Materials and methods
Of 79 patients transplanted in Nagasaki University Hospital between August 1997 and December 2007, 29 patients (36.7%) were indicated for HCC based on the Milan criteria using computed tomography and magnetic resonance imaging. Pre-LT therapy other than liver resection had been performed in 18 cases (62.1%) for 24 lesions. Treated lesions were analyzed histologically using thin slices of the whole explanted liver.
Results
Pre-LT therapy included transarterial chemoembolization (TACE) for 10 lesions, percutaneous ethanol injection (PEI) + TACE for 1 lesion, PEI in 6 lesions and ablation therapy in 7 lesions. Under preoperative imaging study, 19 lesions (79.1%) were “thought-to-be” necrotic by pre-LT therapy.
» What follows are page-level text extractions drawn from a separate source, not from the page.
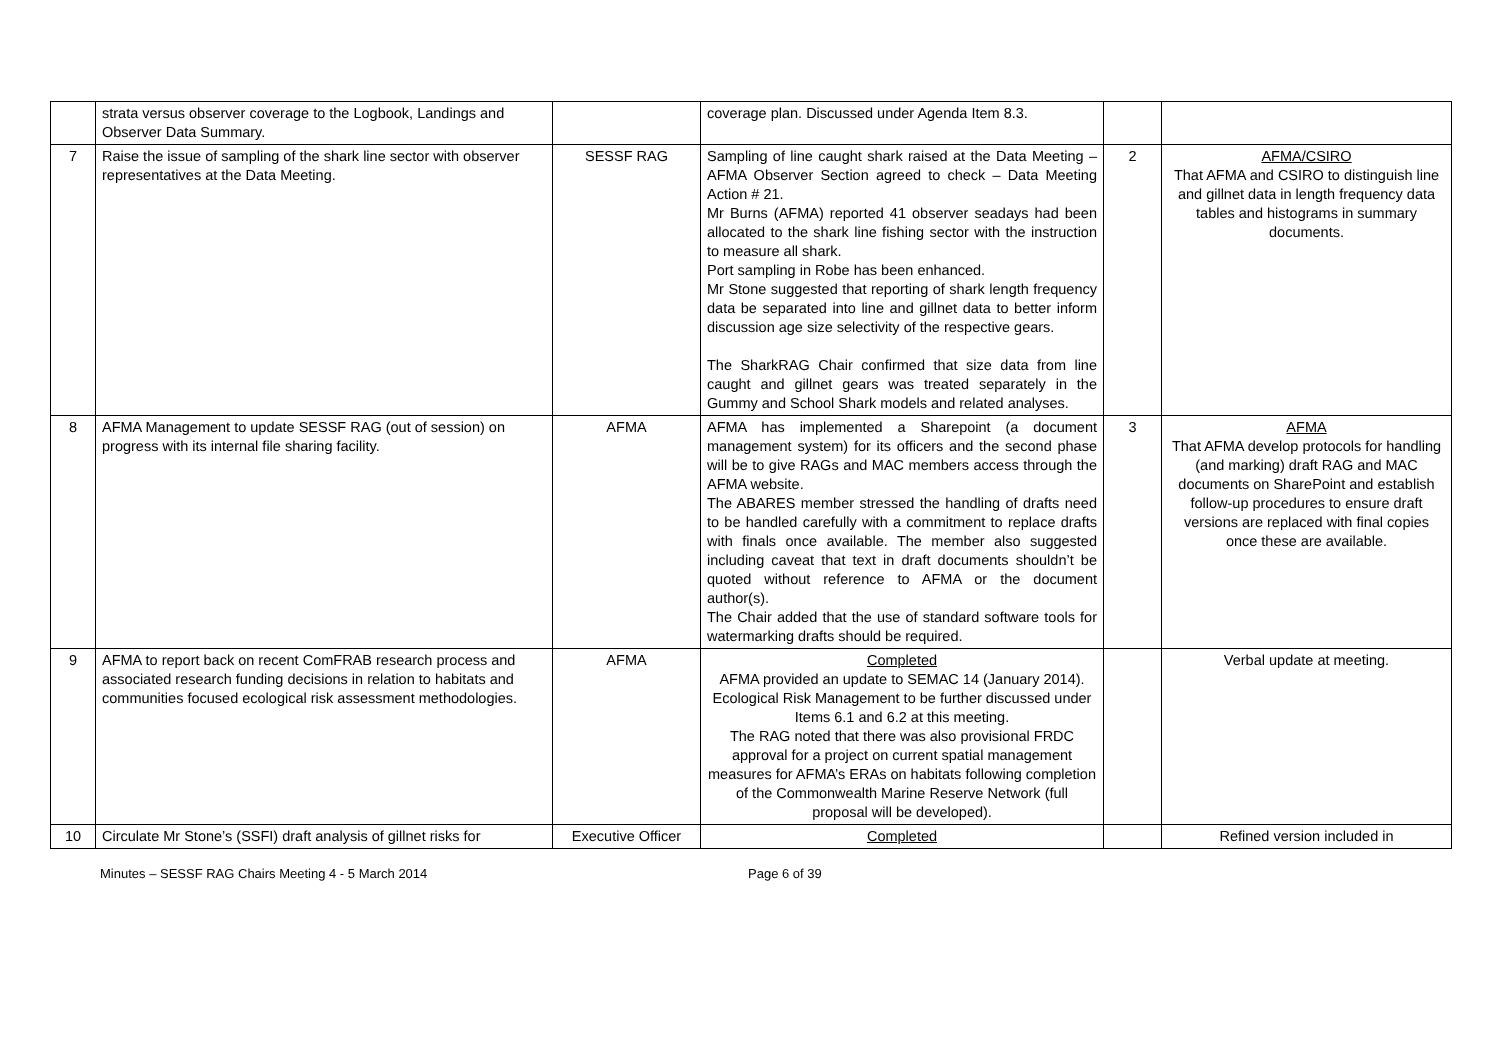| | strata versus observer coverage to the Logbook, Landings and Observer Data Summary. | | coverage plan. Discussed under Agenda Item 8.3. | | |
| 7 | Raise the issue of sampling of the shark line sector with observer representatives at the Data Meeting. | SESSF RAG | Sampling of line caught shark raised at the Data Meeting – AFMA Observer Section agreed to check – Data Meeting Action # 21. Mr Burns (AFMA) reported 41 observer seadays had been allocated to the shark line fishing sector with the instruction to measure all shark. Port sampling in Robe has been enhanced. Mr Stone suggested that reporting of shark length frequency data be separated into line and gillnet data to better inform discussion age size selectivity of the respective gears. The SharkRAG Chair confirmed that size data from line caught and gillnet gears was treated separately in the Gummy and School Shark models and related analyses. | 2 | AFMA/CSIRO That AFMA and CSIRO to distinguish line and gillnet data in length frequency data tables and histograms in summary documents. |
| 8 | AFMA Management to update SESSF RAG (out of session) on progress with its internal file sharing facility. | AFMA | AFMA has implemented a Sharepoint (a document management system) for its officers and the second phase will be to give RAGs and MAC members access through the AFMA website. The ABARES member stressed the handling of drafts need to be handled carefully with a commitment to replace drafts with finals once available. The member also suggested including caveat that text in draft documents shouldn’t be quoted without reference to AFMA or the document author(s). The Chair added that the use of standard software tools for watermarking drafts should be required. | 3 | AFMA That AFMA develop protocols for handling (and marking) draft RAG and MAC documents on SharePoint and establish follow-up procedures to ensure draft versions are replaced with final copies once these are available. |
| 9 | AFMA to report back on recent ComFRAB research process and associated research funding decisions in relation to habitats and communities focused ecological risk assessment methodologies. | AFMA | Completed AFMA provided an update to SEMAC 14 (January 2014). Ecological Risk Management to be further discussed under Items 6.1 and 6.2 at this meeting. The RAG noted that there was also provisional FRDC approval for a project on current spatial management measures for AFMA’s ERAs on habitats following completion of the Commonwealth Marine Reserve Network (full proposal will be developed). | | Verbal update at meeting. |
| 10 | Circulate Mr Stone’s (SSFI) draft analysis of gillnet risks for | Executive Officer | Completed | | Refined version included in |
Minutes – SESSF RAG Chairs Meeting 4 - 5 March 2014 Page 6 of 39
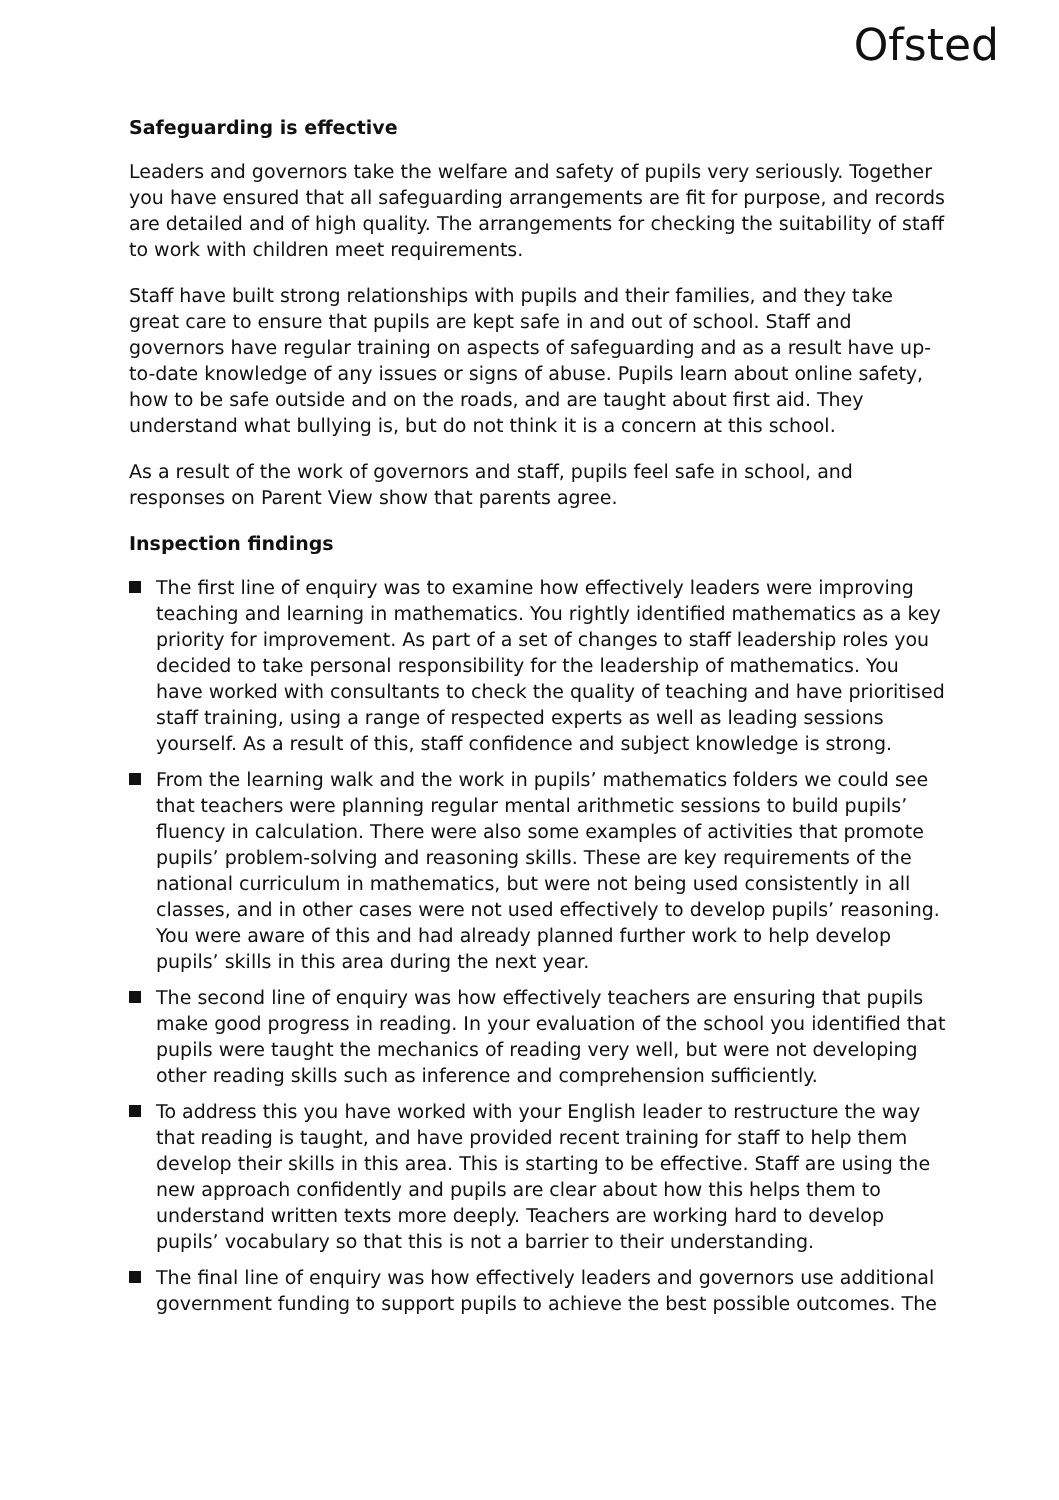Ofsted
Safeguarding is effective
Leaders and governors take the welfare and safety of pupils very seriously. Together you have ensured that all safeguarding arrangements are fit for purpose, and records are detailed and of high quality. The arrangements for checking the suitability of staff to work with children meet requirements.
Staff have built strong relationships with pupils and their families, and they take great care to ensure that pupils are kept safe in and out of school. Staff and governors have regular training on aspects of safeguarding and as a result have up-to-date knowledge of any issues or signs of abuse. Pupils learn about online safety, how to be safe outside and on the roads, and are taught about first aid. They understand what bullying is, but do not think it is a concern at this school.
As a result of the work of governors and staff, pupils feel safe in school, and responses on Parent View show that parents agree.
Inspection findings
The first line of enquiry was to examine how effectively leaders were improving teaching and learning in mathematics. You rightly identified mathematics as a key priority for improvement. As part of a set of changes to staff leadership roles you decided to take personal responsibility for the leadership of mathematics. You have worked with consultants to check the quality of teaching and have prioritised staff training, using a range of respected experts as well as leading sessions yourself. As a result of this, staff confidence and subject knowledge is strong.
From the learning walk and the work in pupils’ mathematics folders we could see that teachers were planning regular mental arithmetic sessions to build pupils’ fluency in calculation. There were also some examples of activities that promote pupils’ problem-solving and reasoning skills. These are key requirements of the national curriculum in mathematics, but were not being used consistently in all classes, and in other cases were not used effectively to develop pupils’ reasoning. You were aware of this and had already planned further work to help develop pupils’ skills in this area during the next year.
The second line of enquiry was how effectively teachers are ensuring that pupils make good progress in reading. In your evaluation of the school you identified that pupils were taught the mechanics of reading very well, but were not developing other reading skills such as inference and comprehension sufficiently.
To address this you have worked with your English leader to restructure the way that reading is taught, and have provided recent training for staff to help them develop their skills in this area. This is starting to be effective. Staff are using the new approach confidently and pupils are clear about how this helps them to understand written texts more deeply. Teachers are working hard to develop pupils’ vocabulary so that this is not a barrier to their understanding.
The final line of enquiry was how effectively leaders and governors use additional government funding to support pupils to achieve the best possible outcomes. The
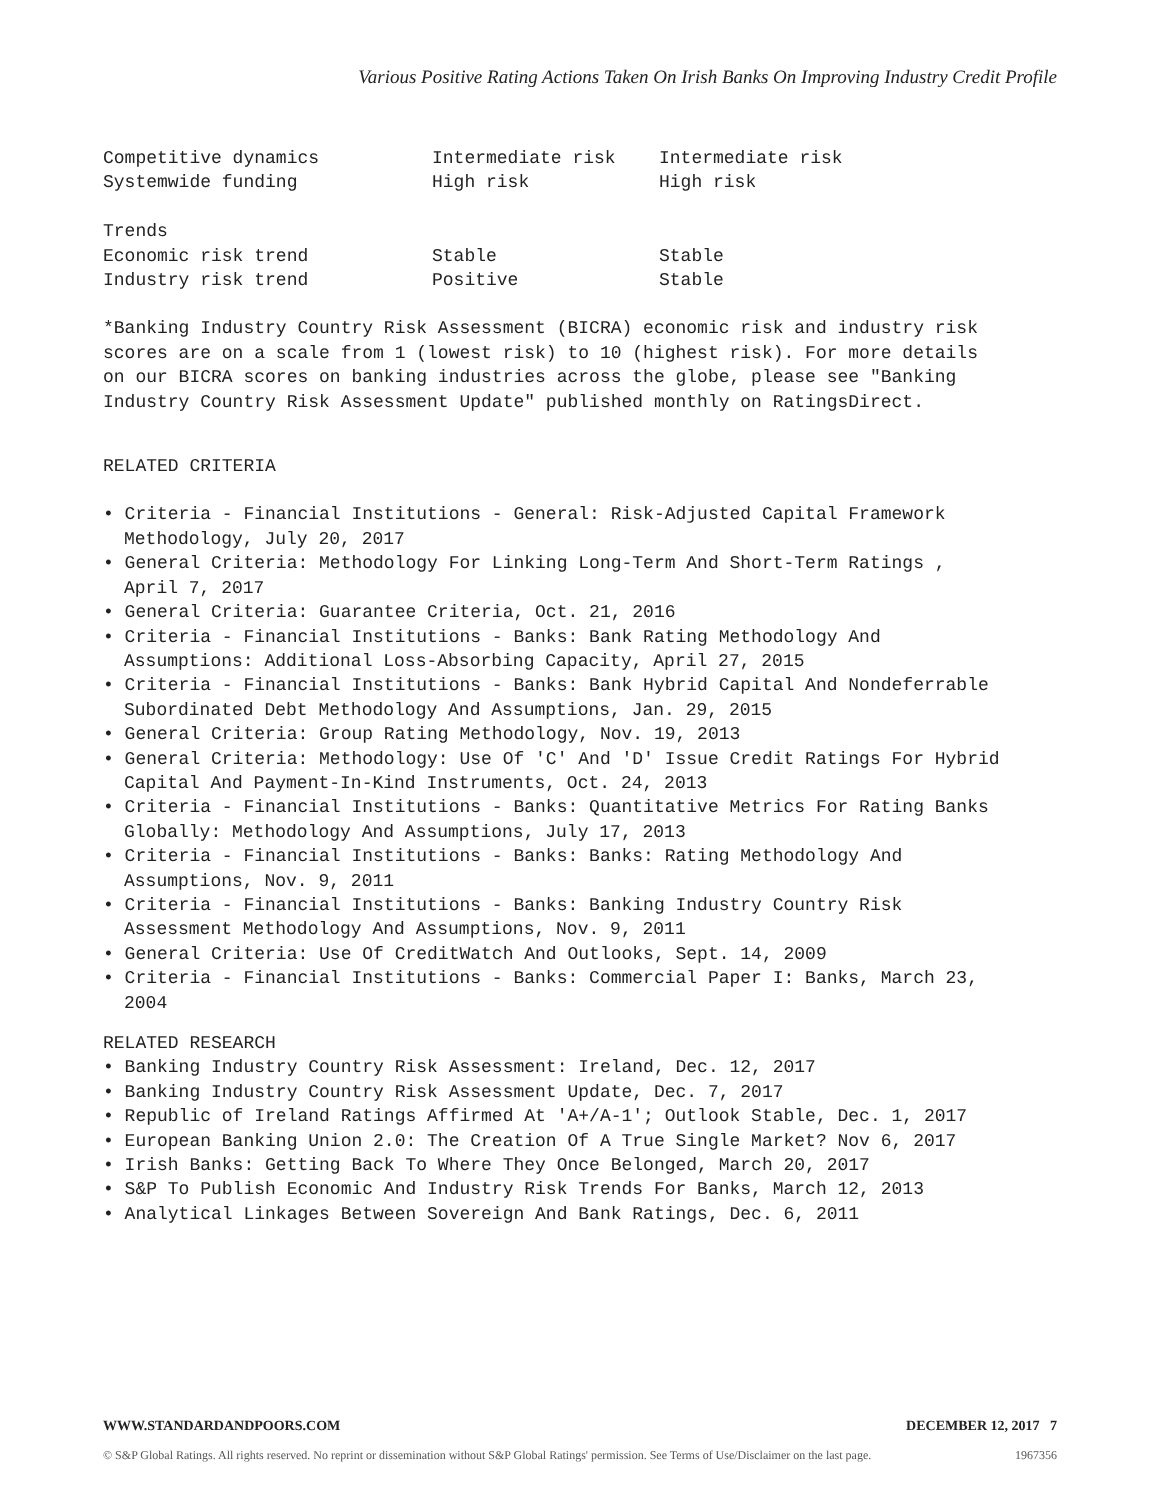Various Positive Rating Actions Taken On Irish Banks On Improving Industry Credit Profile
| Competitive dynamics | Intermediate risk | Intermediate risk |
| Systemwide funding | High risk | High risk |
| Trends | | |
| Economic risk trend | Stable | Stable |
| Industry risk trend | Positive | Stable |
*Banking Industry Country Risk Assessment (BICRA) economic risk and industry risk scores are on a scale from 1 (lowest risk) to 10 (highest risk). For more details on our BICRA scores on banking industries across the globe, please see "Banking Industry Country Risk Assessment Update" published monthly on RatingsDirect.
RELATED CRITERIA
• Criteria - Financial Institutions - General: Risk-Adjusted Capital Framework Methodology, July 20, 2017
• General Criteria: Methodology For Linking Long-Term And Short-Term Ratings , April 7, 2017
• General Criteria: Guarantee Criteria, Oct. 21, 2016
• Criteria - Financial Institutions - Banks: Bank Rating Methodology And Assumptions: Additional Loss-Absorbing Capacity, April 27, 2015
• Criteria - Financial Institutions - Banks: Bank Hybrid Capital And Nondeferrable Subordinated Debt Methodology And Assumptions, Jan. 29, 2015
• General Criteria: Group Rating Methodology, Nov. 19, 2013
• General Criteria: Methodology: Use Of 'C' And 'D' Issue Credit Ratings For Hybrid Capital And Payment-In-Kind Instruments, Oct. 24, 2013
• Criteria - Financial Institutions - Banks: Quantitative Metrics For Rating Banks Globally: Methodology And Assumptions, July 17, 2013
• Criteria - Financial Institutions - Banks: Banks: Rating Methodology And Assumptions, Nov. 9, 2011
• Criteria - Financial Institutions - Banks: Banking Industry Country Risk Assessment Methodology And Assumptions, Nov. 9, 2011
• General Criteria: Use Of CreditWatch And Outlooks, Sept. 14, 2009
• Criteria - Financial Institutions - Banks: Commercial Paper I: Banks, March 23, 2004
RELATED RESEARCH
• Banking Industry Country Risk Assessment: Ireland, Dec. 12, 2017
• Banking Industry Country Risk Assessment Update, Dec. 7, 2017
• Republic of Ireland Ratings Affirmed At 'A+/A-1'; Outlook Stable, Dec. 1, 2017
• European Banking Union 2.0: The Creation Of A True Single Market? Nov 6, 2017
• Irish Banks: Getting Back To Where They Once Belonged, March 20, 2017
• S&P To Publish Economic And Industry Risk Trends For Banks, March 12, 2013
• Analytical Linkages Between Sovereign And Bank Ratings, Dec. 6, 2011
WWW.STANDARDANDPOORS.COM DECEMBER 12, 2017 7
© S&P Global Ratings. All rights reserved. No reprint or dissemination without S&P Global Ratings' permission. See Terms of Use/Disclaimer on the last page. 1967356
However, histologically, viable HCCs were still observed in 9 lesions (9/19 47%). A median interval between the first pre-therapy and LT was 22 months, while last pre-LT therapy and LT was 11 months. No sarcomatous HCC or forced portal venous tumor thrombus was found in all cases with residual lesions. One peritoneal recurrence has occurred after LT, in whom PEI and RFA had been performed before LDLT. The disease free survival after LDLT was comparable to that of cases without pre-LT therapy.
Conclusion
Half of the preoperatively “thought-to-be” necrotic lesions still contained viable HCC cells after the pre-LT treatment. Overall, the history of pre-LT therapy does not preclude or interfere with subsequent LT, although percutaneous treatment may spread disseminated tumor cell growth under immunosuppression.